Meta Platforms, Inc. (NASDAQ:META) shares climbed on Thursday as major Wall Street analysts weighed in on its standout fourth-quarter report. The overarching theme was a blue-sky scenario in which massive AI spending is rewarded with accelerated growth.
- META stock is climbing. See the chart and price action here.
Meta Analysts
- BofA Securities, Justin Post: Reiterated Buy, Price Target $885 (Up from $810)
- Rosenblatt Securities, Barton Crockett: Maintained Buy, Price Target $1,144 (Up from $1,117)
- Wedbush, Scott Devitt: Maintained Outperform, Price Target $900 (Up from $880)
- JPMorgan, Doug Anmuth: Maintained Overweight, Price Target $825 (Up from $800)
- KeyBanc Capital, Justin Patterson: Maintained Overweight, Price Target $855 (Up from $835)
- Goldman Sachs, Eric Sheridan: Reiterated Buy, Price Target $835 (Up from $815)
- Cantor Fitzgerald, Deepak Mathivanan: Reiterated Overweight / Top Pick, Price Target $860 (Up from $750)
BofA Securities: Meta’s results are a proof point for the benefits of AI in its core ad business, according to BofA.
Post highlighted that Meta can self-fund its massive investments while still maintaining positive free cash flow.
Rosenblatt: Crockett got into the nitty-gritty of Meta’s massive $100 billion spending hike (capex + opex).
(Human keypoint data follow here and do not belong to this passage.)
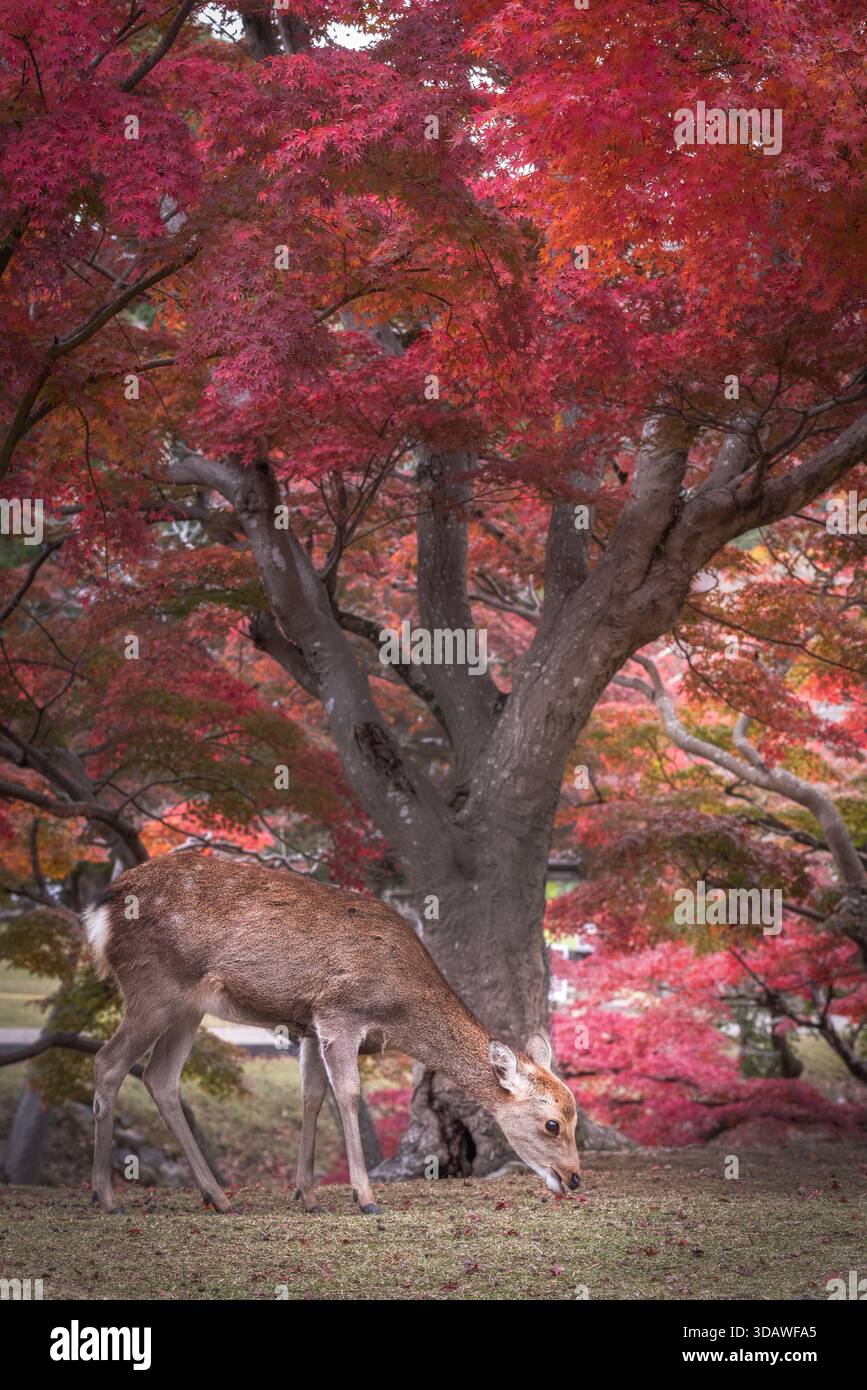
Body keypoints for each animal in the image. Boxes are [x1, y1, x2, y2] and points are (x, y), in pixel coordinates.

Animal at [82, 850, 582, 1215]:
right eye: (552, 1124)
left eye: (573, 1115)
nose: (575, 1178)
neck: (399, 1009)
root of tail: (101, 908)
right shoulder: (340, 1014)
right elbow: (348, 1094)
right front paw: (365, 1198)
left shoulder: (308, 1026)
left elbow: (311, 1097)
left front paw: (307, 1196)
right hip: (154, 985)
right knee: (108, 1062)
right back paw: (106, 1197)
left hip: (188, 1007)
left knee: (160, 1078)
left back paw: (218, 1198)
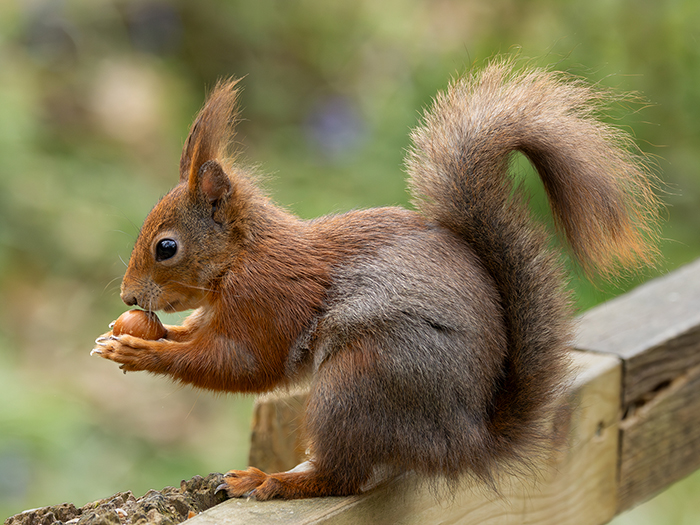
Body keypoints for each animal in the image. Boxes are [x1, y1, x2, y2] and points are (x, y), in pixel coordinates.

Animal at [92, 59, 659, 500]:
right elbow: (198, 337)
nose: (128, 295)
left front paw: (140, 352)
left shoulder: (268, 299)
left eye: (166, 247)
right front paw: (133, 332)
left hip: (357, 383)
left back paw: (270, 481)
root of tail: (464, 441)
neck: (241, 256)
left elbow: (240, 364)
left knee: (342, 478)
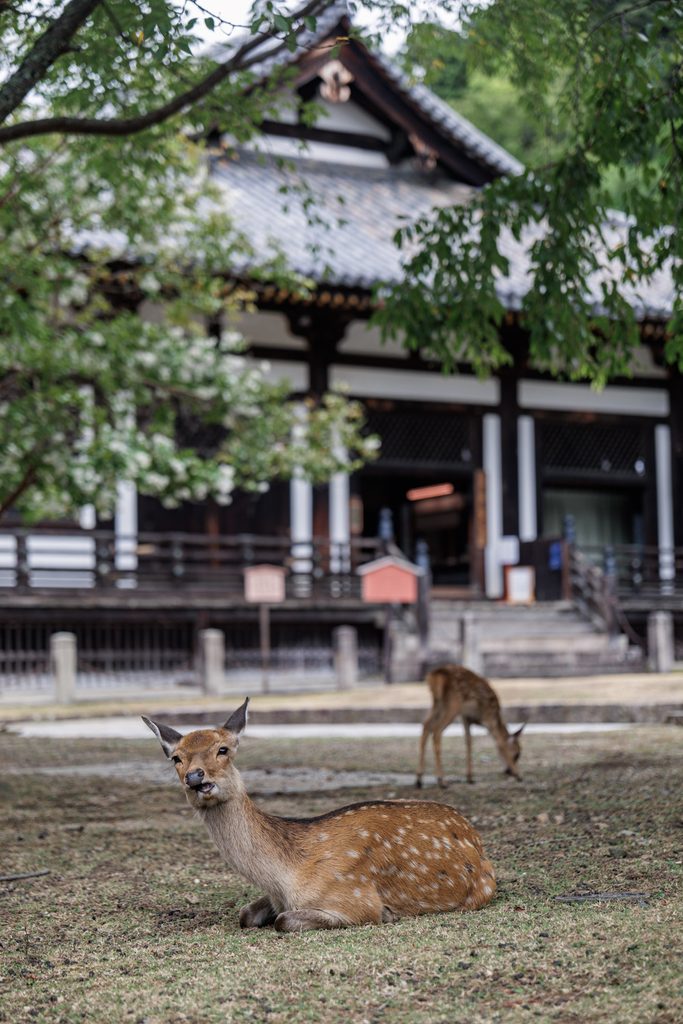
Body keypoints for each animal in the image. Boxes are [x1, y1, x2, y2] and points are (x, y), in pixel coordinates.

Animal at [143, 698, 496, 932]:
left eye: (223, 749)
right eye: (176, 757)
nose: (195, 777)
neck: (286, 876)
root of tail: (476, 838)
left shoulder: (355, 898)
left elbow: (284, 921)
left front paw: (389, 914)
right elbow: (245, 914)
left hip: (481, 890)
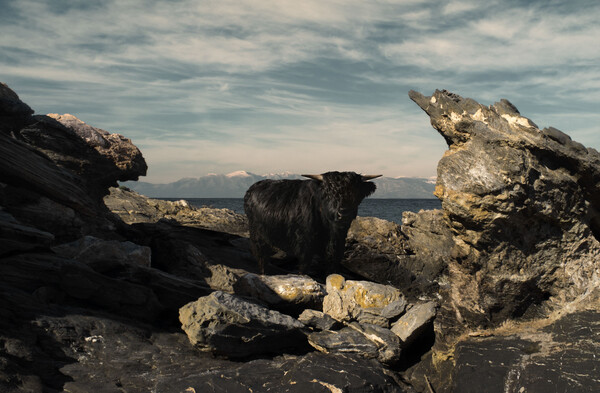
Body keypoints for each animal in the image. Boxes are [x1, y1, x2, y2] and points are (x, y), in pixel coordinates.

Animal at [243, 172, 380, 272]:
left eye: (356, 193)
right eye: (328, 194)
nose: (344, 213)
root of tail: (251, 189)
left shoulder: (338, 244)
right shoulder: (304, 245)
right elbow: (304, 266)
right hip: (257, 233)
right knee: (261, 255)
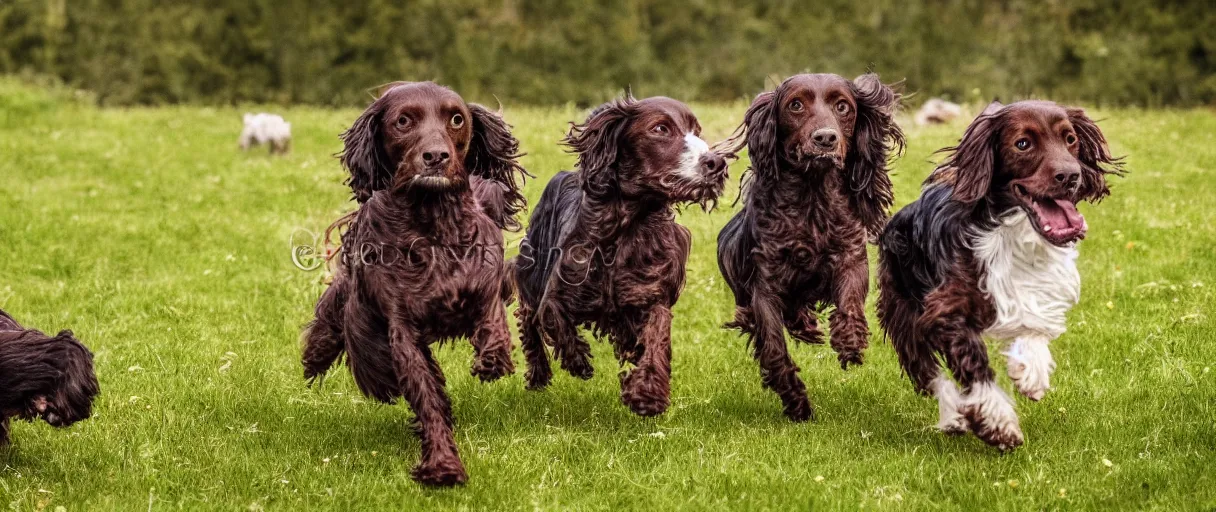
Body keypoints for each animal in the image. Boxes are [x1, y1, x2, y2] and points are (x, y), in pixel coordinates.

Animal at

He estimates it is delivering a ~50% pretax return due to new “ultra-high contribution margin revenues.”
“The hockey stick in capex and opex growth has to come to an end… Meta in no way we believe is looking for negative FCF,” the analyst said.
The firm also noted that output per software engineer has increased by 30% since early 2025, driven by agentic coding.
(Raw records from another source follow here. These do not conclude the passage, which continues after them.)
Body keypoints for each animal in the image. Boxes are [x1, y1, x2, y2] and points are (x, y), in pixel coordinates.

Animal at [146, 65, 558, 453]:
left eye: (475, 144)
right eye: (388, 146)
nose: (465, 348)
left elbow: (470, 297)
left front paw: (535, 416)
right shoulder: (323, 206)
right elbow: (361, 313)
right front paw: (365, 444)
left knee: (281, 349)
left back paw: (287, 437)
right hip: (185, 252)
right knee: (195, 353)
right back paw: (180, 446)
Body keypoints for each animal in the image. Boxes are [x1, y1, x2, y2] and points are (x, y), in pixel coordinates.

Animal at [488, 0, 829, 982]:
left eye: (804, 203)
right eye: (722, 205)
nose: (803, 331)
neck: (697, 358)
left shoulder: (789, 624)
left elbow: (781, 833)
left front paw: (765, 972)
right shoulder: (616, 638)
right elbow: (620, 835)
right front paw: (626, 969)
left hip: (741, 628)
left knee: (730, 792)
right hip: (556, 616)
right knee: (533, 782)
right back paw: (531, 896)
Wedbush: Devitt highlighted Meta’s Q1 revenue guidance as fully debunking the narrative of a slowdown and said that significant upside still remains from the Meta AI assistant through business agents and automated advertiser tools.
JPMorgan: Anmuth pointed to outsized Q1 revenue growth putting Meta back on track to justify its aggressive investment levels. To scale even quicker, Meta is significantly increasing 3rd-party cloud spend, partnering with hyperscalers and neoclouds.
KeyBanc: In a report titled “AI Has Returns and the Sky Is Blue,” KeyBanc described Meta’s results as a best-case scenario where massive revenue growth more than offsets ballooning expenses.
The firm noted that, excluding the pandemic, 2026 is projected to see the highest revenue growth rate for Meta since 2019.
Goldman Sachs: Meta’s business is finally starting to show the scaling effects of AI on content recommendation. This is creating a positive feedback loop for engagement.
The public release of the next foundational model from the Meta Superintelligence Group is a major catalyst for 2026.
Cantor Fitzgerald: Meta has one of the highest monetization rates for compute in the AI industry.
Meta doubling its GPUs and adopting sequence-learning architectures has led to immediate gains in Facebook ad clicks (+3.5%) and Instagram conversions (>1%).
Meta Market Reaction
Investors seemed as pleased as Wall Street was with Meta’s results, pushing the stock 9.8% higher on heavy volume to trade at $734.39 Thursday afternoon, according to Benzinga Pro.